Cette nouvelle étude, publiée ce mois-ci dans la revue Proceedings of the National Academy of Sciences, a examiné les cartes de l’habitat humain au cours des 12 000 dernières années et a révélé que près des trois quarts des terres de la planète avaient été façonnées et gérées de manière durable par des sociétés indigènes ou traditionnelles au cours de cette période. Cela signifie que la présence humaine dans un paysage n’explique pas à elle seule la destruction de l’environnement.

« À de rares exceptions près, les pertes actuelles de biodiversité ne sont pas dues à la conversion ou à la dégradation par l’humain d’écosystèmes vierges, mais plutôt à l’accaparement, à la colonisation et à l’intensification de l’utilisation de terres habitées et utilisées par des sociétés antérieures », écrivent les auteurs de l’étude.

Selon un communiqué de presse de l’Université du Maryland, Baltimore County (UMBC), ce travail est le fruit d’un effort multidisciplinaire unique impliquant 18 chercheurs de plus d’une douzaine d’institutions du monde entier. L’équipe de géographes, d’archéologues, d’anthropologues, d’écologues et de spécialistes de la conservation a examiné les schémas d’utilisation des terres depuis 10 000 ans avant notre ère et a constaté que la plupart des régions ont été confrontées à une forme d’intervention humaine telle que le brûlage, la chasse, la culture ou la propagation de nouvelles espèces. Cela concernait plus de 95 % des forêts tempérées et 90 % des forêts tropicales.

« Les zones non touchées par l’homme étaient presque aussi rares il y a 12 000 ans qu’elles le sont aujourd’hui », précise Erle Ellis, auteur principal et professeur de géographie et de systèmes environnementaux à l’UMBC, dans le communiqué de l’UMBC.
==========
▶ [TRAVAIL DEMANDÉ]:
1. Dans l'extrait sur l'occupation humaine des terres, présentez sous forme de liste le paragraphe qui commence par « Selon un communiqué de presse », en gardant ses faits principaux.
2. Prolongez l'extrait sur l'occupation humaine des terres en quelques phrases, à partir de sa dernière phrase.

▶ [DONNÉES FOURNIES]:
==========
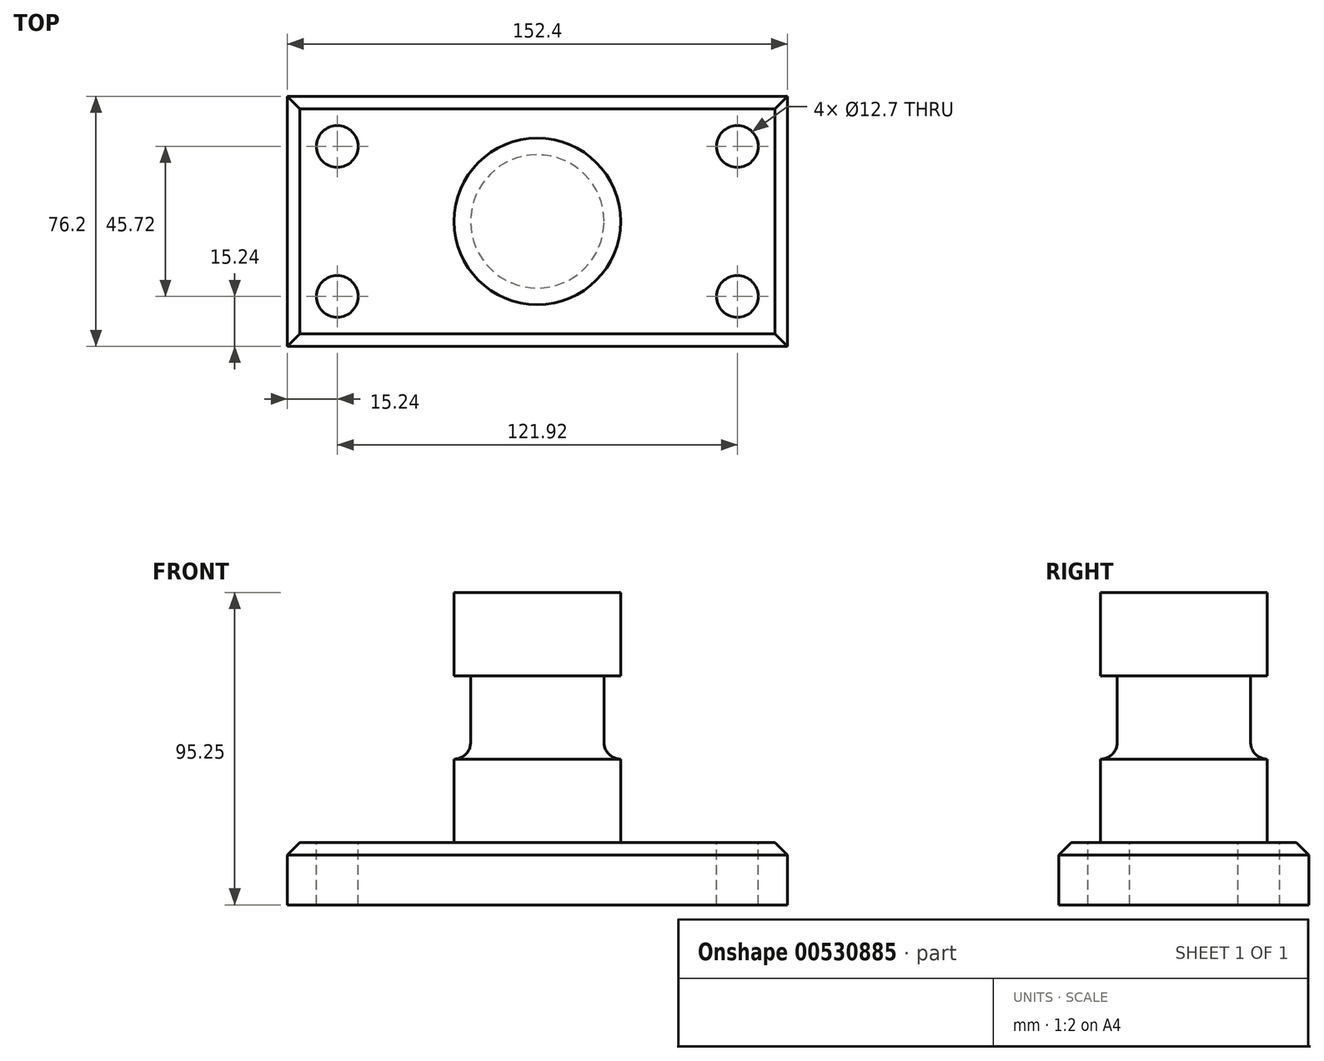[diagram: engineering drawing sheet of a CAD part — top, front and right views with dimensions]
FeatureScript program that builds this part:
==========
▶ [RÉPONSES]:
1.
- Source : un communiqué de presse de l'Université du Maryland, Baltimore County (UMBC).
- Nature du travail : un effort multidisciplinaire réunissant 18 chercheurs de plus d'une douzaine d'institutions du monde entier.
- Composition de l'équipe : géographes, archéologues, anthropologues, écologues et spécialistes de la conservation.
- Période examinée : l'utilisation des terres depuis 10 000 ans avant notre ère.
- Constat : la plupart des régions ont connu une intervention humaine, comme le brûlage, la chasse, la culture ou la propagation de nouvelles espèces.
- Ampleur : plus de 95 % des forêts tempérées et 90 % des forêts tropicales.

2.
La différence est que ces sociétés utilisaient la terre d’une manière qui n’était pas destructrice et qui était même bénéfique dans de nombreux cas. Les chercheurs ont examiné comment l’histoire de l’utilisation des terres était associée aux zones actuellement riches en biodiversité. Ils ont découvert que de nombreuses zones aujourd’hui considérées comme naturelles ont en fait été façonnées par des interventions humaines antérieures.

Selon James Watson, coauteur de l’étude, de l’université du Queensland (UQ), à UQ News :

 « Il est important de noter que les schémas mondiaux actuels concernant l’abondance des espèces de vertébrés et les points chauds de biodiversité sont fortement associés aux schémas passés d’utilisation des terres par les humains, quand ils sont comparés aux paysages actuels dits « naturels » et récemment déclarés vierges. »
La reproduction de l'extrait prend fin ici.